Every day from March until December, that is. Still, the farm staff is plenty busy in winter, too, planning the season.
This week, the farmers will light the old wood stove in their big greenhouse and start planting the year’s seedlings. Once that starts, they have to keep the fire burning around the clock until the vegetables can be planted in the fields.
“It’s like having a baby to care for, we can’t go out without planning,” said Ben.
The actual fruits of the farmers’ work are sold in season at the farm daily and at the Cohasset Farmers market.
The intellectual fruit, the knowledge, is an open book to hundreds of area students who use the farm as a classroom each year through the farm’s educational program. Holly Hill’s award-winning farmer-teacher, Jon Belber, has extended the farm’s reach by building gardens at schools in Scituate, Cohasset, and Hingham. Planting and growing, little kids become interested in vegetables they might not otherwise consider.
“When they’ve grown it, they’ll often eat it,” said Belber.
And, eating is, of course, at the root of it all.
“Ben and I don’t buy vegetables,” said Hannah, who keeps a freezer full and extends the season by growing greens in the greenhouses.
I visited the farm twice late last month. I went back a second time because I couldn’t quite believe what I’d seen the first: a row of spinach plants (below) in the ground in an unheated greenhouse, growing in February.
They should be ready for eating by late-April, around the time the asparagus comes in.

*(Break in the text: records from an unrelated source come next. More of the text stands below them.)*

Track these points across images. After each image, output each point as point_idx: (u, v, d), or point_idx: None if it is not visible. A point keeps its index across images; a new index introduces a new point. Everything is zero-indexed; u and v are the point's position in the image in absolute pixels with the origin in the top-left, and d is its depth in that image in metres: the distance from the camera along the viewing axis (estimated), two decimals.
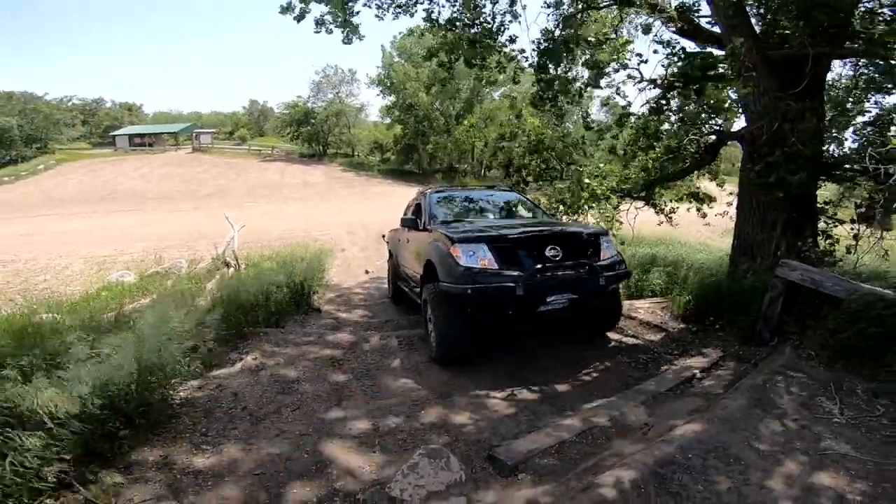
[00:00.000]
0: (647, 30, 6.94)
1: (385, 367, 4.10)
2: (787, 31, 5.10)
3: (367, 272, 9.84)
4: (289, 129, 43.73)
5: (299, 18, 6.75)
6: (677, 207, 7.78)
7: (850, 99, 6.43)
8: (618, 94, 6.49)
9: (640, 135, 6.40)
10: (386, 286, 7.76)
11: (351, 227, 16.26)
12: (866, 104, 6.14)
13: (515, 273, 4.01)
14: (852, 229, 5.67)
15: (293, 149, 44.31)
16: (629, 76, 6.09)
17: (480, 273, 4.01)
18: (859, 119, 6.01)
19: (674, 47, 5.84)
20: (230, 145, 50.52)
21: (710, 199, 7.69)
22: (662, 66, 5.90)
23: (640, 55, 6.11)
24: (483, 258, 4.08)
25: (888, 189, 5.03)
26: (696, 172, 7.45)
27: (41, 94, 51.44)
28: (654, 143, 6.43)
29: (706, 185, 8.23)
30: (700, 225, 7.76)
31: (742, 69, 5.12)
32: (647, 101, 5.95)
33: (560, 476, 2.35)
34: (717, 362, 4.09)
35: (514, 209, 6.14)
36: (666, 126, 6.84)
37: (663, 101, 5.79)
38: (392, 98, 35.70)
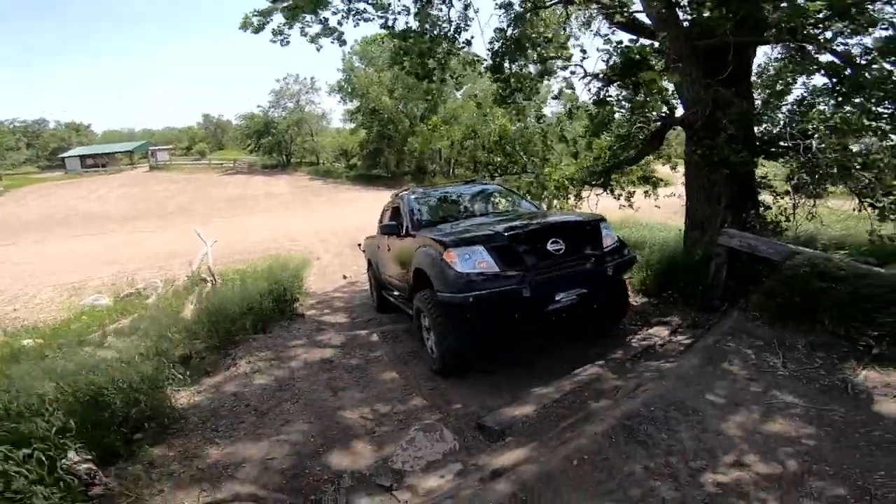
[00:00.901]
0: (587, 24, 7.43)
1: (372, 360, 4.36)
2: (711, 23, 5.49)
3: (344, 277, 9.99)
4: (249, 141, 43.05)
5: (257, 30, 6.83)
6: (634, 192, 8.30)
7: (780, 82, 7.04)
8: (569, 88, 6.90)
9: (588, 125, 6.80)
10: (365, 289, 7.92)
11: (322, 235, 16.29)
12: (793, 86, 6.75)
13: (519, 273, 3.71)
14: (791, 200, 6.27)
15: (255, 160, 43.63)
16: (572, 72, 6.52)
17: (480, 277, 3.69)
18: (790, 99, 6.62)
19: (611, 42, 6.24)
20: (189, 161, 49.26)
21: (662, 181, 8.28)
22: (602, 60, 6.33)
23: (584, 51, 6.55)
24: (481, 261, 3.75)
25: (809, 162, 5.62)
26: (649, 157, 8.00)
27: None
28: (601, 133, 6.83)
29: (663, 169, 8.85)
30: (661, 206, 8.27)
31: (672, 59, 5.61)
32: (591, 94, 6.38)
33: (542, 436, 2.67)
34: (676, 330, 4.52)
35: (499, 203, 5.89)
36: (618, 115, 7.34)
37: (606, 93, 6.21)
38: (355, 103, 35.65)
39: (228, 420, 3.17)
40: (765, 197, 6.47)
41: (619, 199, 8.19)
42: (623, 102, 6.34)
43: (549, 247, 3.89)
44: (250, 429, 3.03)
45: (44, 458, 2.05)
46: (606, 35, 6.98)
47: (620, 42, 6.14)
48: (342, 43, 6.94)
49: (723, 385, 3.02)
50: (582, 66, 6.45)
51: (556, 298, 3.80)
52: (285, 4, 6.73)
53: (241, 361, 4.30)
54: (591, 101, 6.38)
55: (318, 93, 42.98)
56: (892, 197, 5.46)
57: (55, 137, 59.79)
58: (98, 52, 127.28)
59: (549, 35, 6.80)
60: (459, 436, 2.84)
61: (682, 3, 5.76)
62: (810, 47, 5.59)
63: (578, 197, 7.99)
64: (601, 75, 6.22)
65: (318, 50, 7.16)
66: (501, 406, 3.14)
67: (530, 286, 3.63)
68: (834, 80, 5.38)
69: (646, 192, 8.29)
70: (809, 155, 5.37)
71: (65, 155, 51.82)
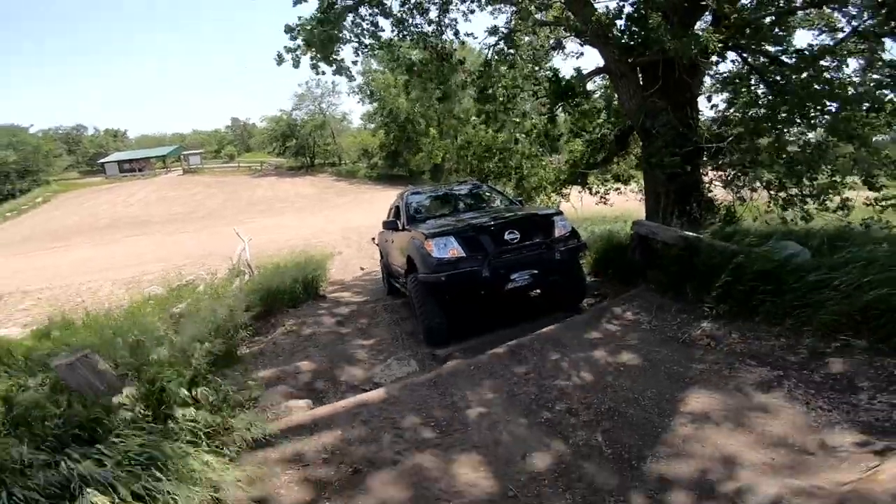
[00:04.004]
0: (559, 46, 8.76)
1: (374, 323, 5.93)
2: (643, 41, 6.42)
3: (361, 269, 11.60)
4: (275, 144, 45.13)
5: (296, 64, 7.79)
6: (609, 189, 9.58)
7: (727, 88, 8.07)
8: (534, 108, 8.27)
9: (543, 140, 8.11)
10: (378, 279, 9.46)
11: (345, 233, 17.97)
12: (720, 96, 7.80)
13: (480, 257, 4.60)
14: (731, 194, 7.48)
15: (281, 162, 45.67)
16: (534, 94, 7.88)
17: (450, 261, 4.58)
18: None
19: (550, 75, 7.55)
20: (219, 164, 51.55)
21: (631, 179, 9.52)
22: (544, 89, 7.65)
23: (536, 80, 7.89)
24: (452, 248, 4.64)
25: (732, 164, 6.83)
26: (618, 160, 9.26)
27: (26, 126, 51.96)
28: (557, 145, 8.10)
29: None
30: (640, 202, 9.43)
31: (614, 76, 6.86)
32: (543, 113, 7.73)
33: (469, 358, 4.15)
34: (602, 299, 5.89)
35: (482, 201, 6.80)
36: (598, 122, 8.62)
37: (554, 113, 7.55)
38: (374, 105, 37.16)
39: (269, 358, 4.77)
40: (718, 192, 7.68)
41: (595, 195, 9.55)
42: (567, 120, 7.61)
43: (507, 236, 4.79)
44: (285, 361, 4.62)
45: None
46: (573, 53, 8.38)
47: (556, 73, 7.46)
48: (351, 79, 8.36)
49: (594, 332, 4.37)
50: (535, 93, 7.80)
51: (512, 278, 4.71)
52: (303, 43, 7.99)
53: (278, 326, 5.94)
54: (545, 118, 7.71)
55: (339, 94, 44.65)
56: (793, 190, 6.66)
57: (93, 143, 62.80)
58: (126, 57, 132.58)
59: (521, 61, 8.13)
60: (420, 363, 4.36)
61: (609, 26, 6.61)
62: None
63: (560, 194, 9.35)
64: (548, 96, 7.55)
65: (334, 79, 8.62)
66: (451, 346, 4.63)
67: (488, 268, 4.57)
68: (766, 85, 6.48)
69: (617, 190, 9.55)
70: (720, 156, 6.59)
71: (104, 160, 54.48)
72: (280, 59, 7.75)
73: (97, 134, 65.55)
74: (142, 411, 2.27)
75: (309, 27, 7.21)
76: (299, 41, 7.48)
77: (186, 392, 2.58)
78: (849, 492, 2.04)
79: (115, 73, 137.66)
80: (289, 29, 7.52)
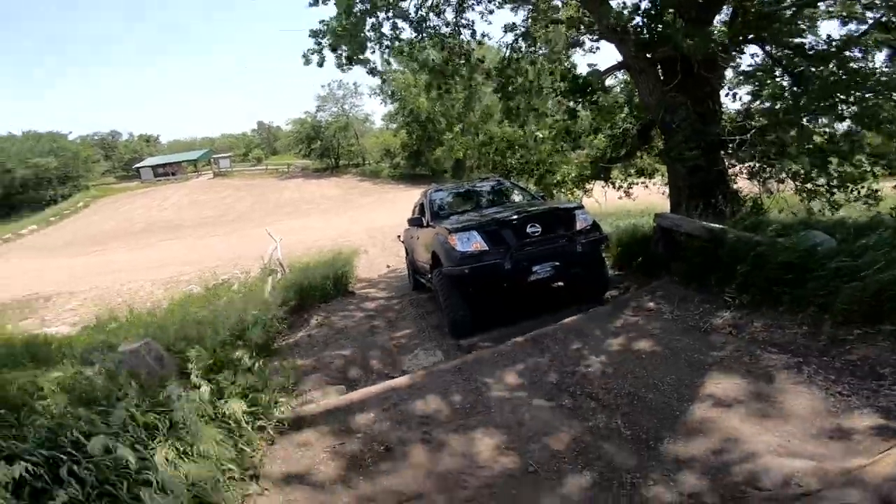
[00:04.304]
0: (577, 44, 8.81)
1: (401, 317, 6.16)
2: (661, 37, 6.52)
3: (387, 266, 11.87)
4: (300, 146, 46.01)
5: (321, 64, 8.00)
6: (634, 183, 9.57)
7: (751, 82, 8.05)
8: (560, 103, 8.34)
9: (564, 136, 8.17)
10: (403, 276, 9.69)
11: (370, 233, 18.34)
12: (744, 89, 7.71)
13: (503, 251, 4.74)
14: (758, 186, 7.43)
15: (307, 164, 46.54)
16: (553, 91, 7.96)
17: (474, 255, 4.74)
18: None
19: (569, 72, 7.61)
20: (248, 167, 52.73)
21: (655, 173, 9.48)
22: (560, 84, 7.70)
23: (552, 74, 7.95)
24: (475, 242, 4.78)
25: (757, 157, 6.78)
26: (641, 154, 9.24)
27: (66, 133, 53.42)
28: (578, 141, 8.15)
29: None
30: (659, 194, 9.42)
31: (634, 71, 6.90)
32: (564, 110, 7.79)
33: (492, 347, 4.31)
34: (625, 291, 5.96)
35: (504, 196, 6.91)
36: (621, 116, 8.64)
37: (575, 109, 7.60)
38: (395, 105, 37.55)
39: (304, 350, 5.05)
40: (745, 184, 7.63)
41: (618, 190, 9.56)
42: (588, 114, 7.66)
43: (528, 230, 4.91)
44: (319, 351, 4.89)
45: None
46: (591, 49, 8.43)
47: (572, 70, 7.51)
48: (380, 76, 8.58)
49: (616, 322, 4.47)
50: (554, 89, 7.88)
51: (534, 270, 4.83)
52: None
53: (311, 320, 6.23)
54: (565, 115, 7.78)
55: (361, 96, 45.16)
56: (821, 180, 6.57)
57: (128, 149, 64.04)
58: (154, 62, 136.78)
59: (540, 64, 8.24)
60: (445, 353, 4.55)
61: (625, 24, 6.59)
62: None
63: (582, 189, 9.40)
64: (567, 93, 7.61)
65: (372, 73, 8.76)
66: (475, 337, 4.80)
67: (510, 260, 4.71)
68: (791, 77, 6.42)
69: (643, 184, 9.54)
70: (744, 148, 6.56)
71: (139, 165, 55.86)
72: (306, 60, 7.98)
73: (131, 139, 67.41)
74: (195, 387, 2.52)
75: (335, 31, 7.44)
76: (325, 41, 7.71)
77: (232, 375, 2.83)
78: (855, 473, 2.11)
79: (146, 79, 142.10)
80: (313, 33, 7.78)
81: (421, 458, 2.79)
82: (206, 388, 2.54)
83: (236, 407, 2.54)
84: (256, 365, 3.27)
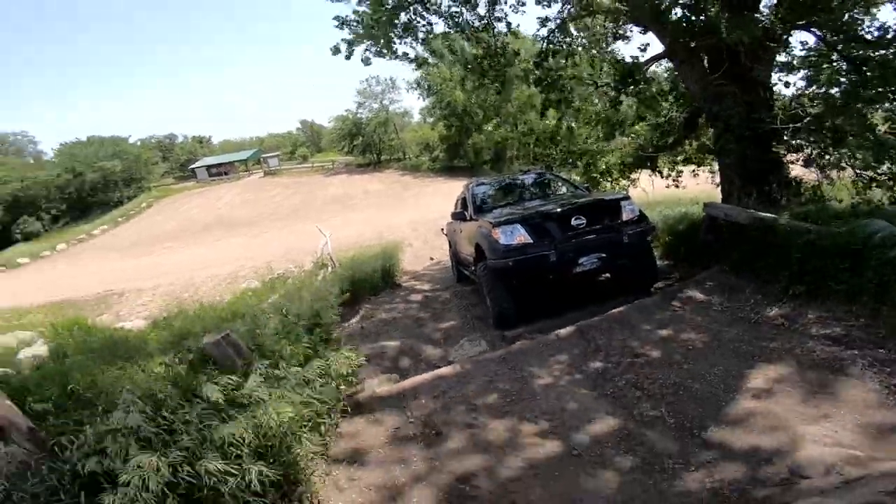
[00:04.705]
0: (618, 36, 8.64)
1: (446, 309, 6.39)
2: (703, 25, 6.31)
3: (431, 259, 12.15)
4: (343, 143, 47.07)
5: (348, 56, 8.05)
6: (682, 171, 9.35)
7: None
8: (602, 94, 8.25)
9: (603, 123, 8.06)
10: (447, 268, 9.92)
11: (413, 226, 18.70)
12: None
13: (547, 243, 4.79)
14: (814, 173, 7.13)
15: (350, 160, 47.60)
16: (594, 83, 7.88)
17: (518, 247, 4.79)
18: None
19: (610, 62, 7.48)
20: (294, 165, 54.36)
21: (705, 161, 9.22)
22: (608, 74, 7.58)
23: (592, 65, 7.85)
24: (519, 235, 4.83)
25: (812, 144, 6.51)
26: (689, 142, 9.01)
27: (126, 136, 56.24)
28: (618, 127, 8.05)
29: None
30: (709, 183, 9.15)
31: (677, 61, 6.74)
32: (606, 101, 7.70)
33: (537, 337, 4.45)
34: (674, 282, 5.90)
35: (547, 188, 6.90)
36: (667, 104, 8.46)
37: (618, 99, 7.50)
38: (431, 99, 37.74)
39: (357, 340, 5.36)
40: (804, 172, 7.32)
41: (666, 179, 9.37)
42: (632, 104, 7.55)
43: (573, 222, 4.93)
44: (371, 341, 5.19)
45: None
46: (633, 37, 8.26)
47: (621, 60, 7.39)
48: (420, 63, 8.73)
49: (663, 313, 4.49)
50: (594, 80, 7.80)
51: (580, 262, 4.86)
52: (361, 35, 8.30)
53: (361, 312, 6.57)
54: (608, 105, 7.69)
55: (398, 91, 45.55)
56: (883, 167, 6.23)
57: (184, 150, 66.09)
58: (204, 65, 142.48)
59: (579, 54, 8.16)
60: (490, 344, 4.72)
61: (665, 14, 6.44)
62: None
63: (627, 179, 9.27)
64: (612, 85, 7.52)
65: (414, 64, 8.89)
66: (520, 328, 4.94)
67: (556, 252, 4.77)
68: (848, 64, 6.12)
69: (693, 172, 9.30)
70: (800, 135, 6.31)
71: (194, 166, 57.72)
72: (336, 50, 8.02)
73: (186, 141, 70.59)
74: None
75: (367, 22, 7.54)
76: (354, 32, 7.80)
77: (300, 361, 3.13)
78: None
79: (195, 81, 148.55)
80: (340, 22, 7.78)
81: (469, 441, 2.98)
82: (289, 374, 2.85)
83: (309, 392, 2.82)
84: (324, 354, 3.57)
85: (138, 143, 58.51)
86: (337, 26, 7.82)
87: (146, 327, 8.68)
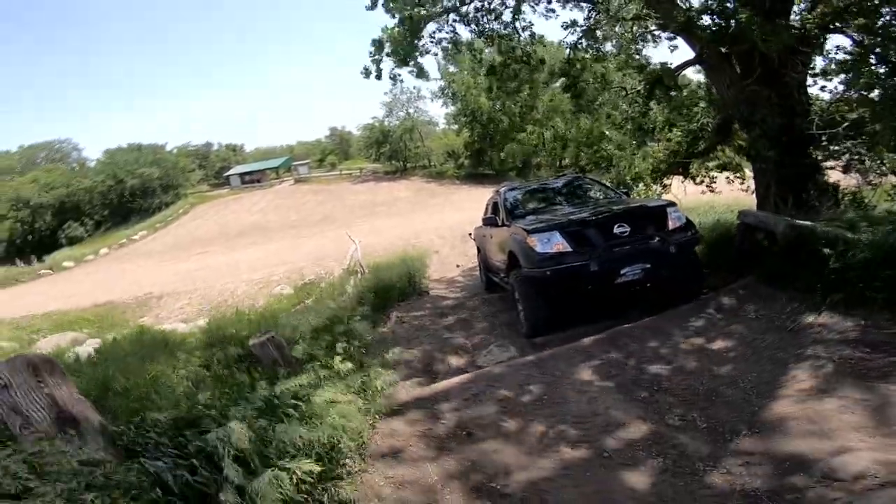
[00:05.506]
0: (650, 37, 8.62)
1: (475, 315, 6.48)
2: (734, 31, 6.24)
3: (457, 266, 12.25)
4: (371, 151, 47.84)
5: (378, 76, 8.61)
6: (716, 178, 9.21)
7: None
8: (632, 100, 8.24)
9: (634, 133, 8.03)
10: (474, 274, 9.95)
11: (440, 232, 18.84)
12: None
13: (588, 252, 4.58)
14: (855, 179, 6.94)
15: (377, 167, 48.32)
16: (622, 89, 7.88)
17: (555, 256, 4.59)
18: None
19: (644, 66, 7.47)
20: (324, 172, 55.44)
21: (739, 167, 9.07)
22: (637, 80, 7.57)
23: (621, 71, 7.85)
24: (557, 243, 4.63)
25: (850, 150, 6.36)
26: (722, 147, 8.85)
27: (163, 144, 58.87)
28: (648, 134, 8.01)
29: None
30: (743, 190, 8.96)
31: (708, 67, 6.69)
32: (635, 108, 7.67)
33: (568, 344, 4.49)
34: (708, 291, 5.82)
35: (583, 194, 6.62)
36: (699, 109, 8.37)
37: (648, 104, 7.47)
38: (456, 106, 38.04)
39: (390, 346, 5.49)
40: (838, 177, 7.13)
41: (700, 185, 9.25)
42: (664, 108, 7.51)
43: (616, 230, 4.74)
44: (404, 347, 5.32)
45: None
46: (663, 43, 8.24)
47: (647, 64, 7.37)
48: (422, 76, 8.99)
49: (697, 321, 4.47)
50: (623, 87, 7.80)
51: (622, 272, 4.63)
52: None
53: (391, 318, 6.73)
54: (637, 112, 7.68)
55: (424, 100, 46.08)
56: None
57: (218, 158, 68.27)
58: (234, 73, 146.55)
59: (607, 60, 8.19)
60: (519, 350, 4.78)
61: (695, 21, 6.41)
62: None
63: (661, 184, 9.18)
64: (640, 90, 7.51)
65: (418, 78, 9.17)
66: (550, 335, 4.99)
67: (597, 262, 4.54)
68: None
69: (727, 178, 9.14)
70: (837, 141, 6.17)
71: (228, 173, 59.65)
72: (366, 73, 8.56)
73: (220, 149, 72.80)
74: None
75: (395, 37, 7.84)
76: (386, 49, 8.15)
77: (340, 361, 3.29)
78: None
79: (228, 90, 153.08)
80: (375, 44, 8.22)
81: (500, 443, 3.06)
82: (337, 371, 3.02)
83: (352, 396, 2.98)
84: (363, 357, 3.73)
85: (174, 150, 60.70)
86: (372, 52, 8.17)
87: (197, 330, 8.92)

Holly Hill is in the unlikeliest of places for a farm – Jerusalem Road, renowned for its strip of oceanside mansions. The land has been passed down through five generations of the White family, who saved it from development through a conservation restriction.
In 1998, Jean and Frank White moved in full-time and started up the farm’s current incarnation as a commercial farming and educational enterprise.
After a brief illness, Frank passed on in September. Jean is very active with both farming and administrative tasks. She writes a beautiful column in the farm’s newsletter and knows a thing or two about cooking vegetables. A new director, Cindy Prentice, has stepped in to help carry Frank’s vision for the farm forward.
Of Holly Hill’s 140 acres, 10 are growing fields, 10 have structures, and 120 are forest, salt marsh, ponds, and streams. The land, saved forever as the Cornelia and Richardson White Woods, is open to visitors from 7 a.m. to 7 p.m., daily.